▸ **Source passage**:

>>>

Garland’s remarks were notable both for what he said, and for the fact that he spoke at all. The attorney general has been remarkably quiet over the course of his tenure so far. In fact, the three of us argued just a few weeks ago that the attorney general needed to find his voice—that he should understand speaking publicly as a key part of his work in reestablishing the Justice Department’s independence and moral authority. 

We suggested that Garland should speak up about the norms of independent, apolitical decisionmaking at the Department of Justice and how Garland was going about restoring those norms after the Trump presidency; what kinds of policies or factors were governing prosecutorial decisions about Jan. 6 cases; how the Department of Justice was thinking about the complex separation-of-powers questions raised by the referrals from Congress for criminal prosecution of witnesses defying subpoenas from the Jan. 6 committee; and how the Department was addressing the question of whether to revisit Attorney General Bill Barr’s conclusion that the Mueller Report had identified no crimes which should be prosecuted.

In his speech yesterday, Garland addressed some of these matters, left others unaddressed, and brought in a few major themes of his own—themes that sketched out a democracy protection agenda linking issues of political violence, politically-motivated threats against public officials and private actors and voting rights issues. The following are initial thoughts on Garland’s speech, what he covered, and what he omitted.

<<<

▸ **Goal**: Extend the passage on Attorney General Garland's speech, starting right after its last sentence. The entries that come next are separate material and have no connection to the passage on Attorney General Garland's speech.

▸ **Recorded data**:
>>>

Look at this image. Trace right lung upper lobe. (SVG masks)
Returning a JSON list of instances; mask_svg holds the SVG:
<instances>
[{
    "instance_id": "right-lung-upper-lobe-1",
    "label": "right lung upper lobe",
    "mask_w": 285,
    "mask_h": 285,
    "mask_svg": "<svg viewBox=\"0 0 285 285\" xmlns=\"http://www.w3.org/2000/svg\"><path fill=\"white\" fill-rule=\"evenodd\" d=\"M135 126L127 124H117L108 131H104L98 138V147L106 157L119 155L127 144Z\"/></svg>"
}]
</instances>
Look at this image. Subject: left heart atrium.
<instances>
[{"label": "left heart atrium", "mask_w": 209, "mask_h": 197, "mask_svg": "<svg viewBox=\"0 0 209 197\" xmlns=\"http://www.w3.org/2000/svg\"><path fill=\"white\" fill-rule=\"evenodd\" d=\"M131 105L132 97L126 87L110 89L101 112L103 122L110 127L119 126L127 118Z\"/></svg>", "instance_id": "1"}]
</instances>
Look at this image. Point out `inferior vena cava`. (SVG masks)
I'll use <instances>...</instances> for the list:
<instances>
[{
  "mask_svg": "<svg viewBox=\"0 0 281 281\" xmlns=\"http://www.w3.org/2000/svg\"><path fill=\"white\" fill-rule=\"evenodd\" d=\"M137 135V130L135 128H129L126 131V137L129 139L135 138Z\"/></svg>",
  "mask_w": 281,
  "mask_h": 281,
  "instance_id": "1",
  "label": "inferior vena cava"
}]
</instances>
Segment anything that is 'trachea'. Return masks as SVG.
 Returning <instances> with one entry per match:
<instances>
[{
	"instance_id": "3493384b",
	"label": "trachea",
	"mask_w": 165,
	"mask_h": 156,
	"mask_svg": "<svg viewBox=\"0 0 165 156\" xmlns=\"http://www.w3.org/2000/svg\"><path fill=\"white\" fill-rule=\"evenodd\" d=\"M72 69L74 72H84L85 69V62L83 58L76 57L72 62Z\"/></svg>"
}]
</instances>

<<<

▸ **Written answer**:
After a moment of silence to honor the five members of law enforcement who died directly or indirectly as a result of the Jan. 6 attack, Garland opened his address by talking about the investigation and prosecutions arising from those events. 

He didn’t make much news here, no doubt on purpose. But he both defended the investigation and stressed its importance and magnitude. There is “no higher priority” for the Department right now than the Jan. 6 criminal matters, he said. He described the investigation as "one of the largest, most complex, and most resource-intensive investigations in our history." The department has issued more than five thousand subpoenas and search warrants; seized approximately two thousand devices; reviewed tens of thousands of hours of video footage and 15 terabytes of data, and received more than 300,000 tips from the public. More than 725 defendants have been arrested and charged to date, he said. 

Seemingly in response to criticism that mostly smaller fry defendants have been charged to date while those behind the planning of the insurrection have not, Garland described the department’s approach  as consistent with “well-worn prosecutorial practices.”  Large investigations, he explained, start with the more junior people and the more easily proved cases. The public at first sees short sentences (or no jail time at all) handed out, and an absence of the more notorious figures being charged. Garland strongly implied that more significant actions are coming down the pike. Junior people flip on more senior people. And perpetrators who were not directly involved in violence but played planning or other behind-the-scenes roles must be reached with more time-consuming and complex investigations. The attorney general seemed to all but promise that more serious charges against those centrally responsible for the riot are coming: “The actions we have taken thus far will not be our last.”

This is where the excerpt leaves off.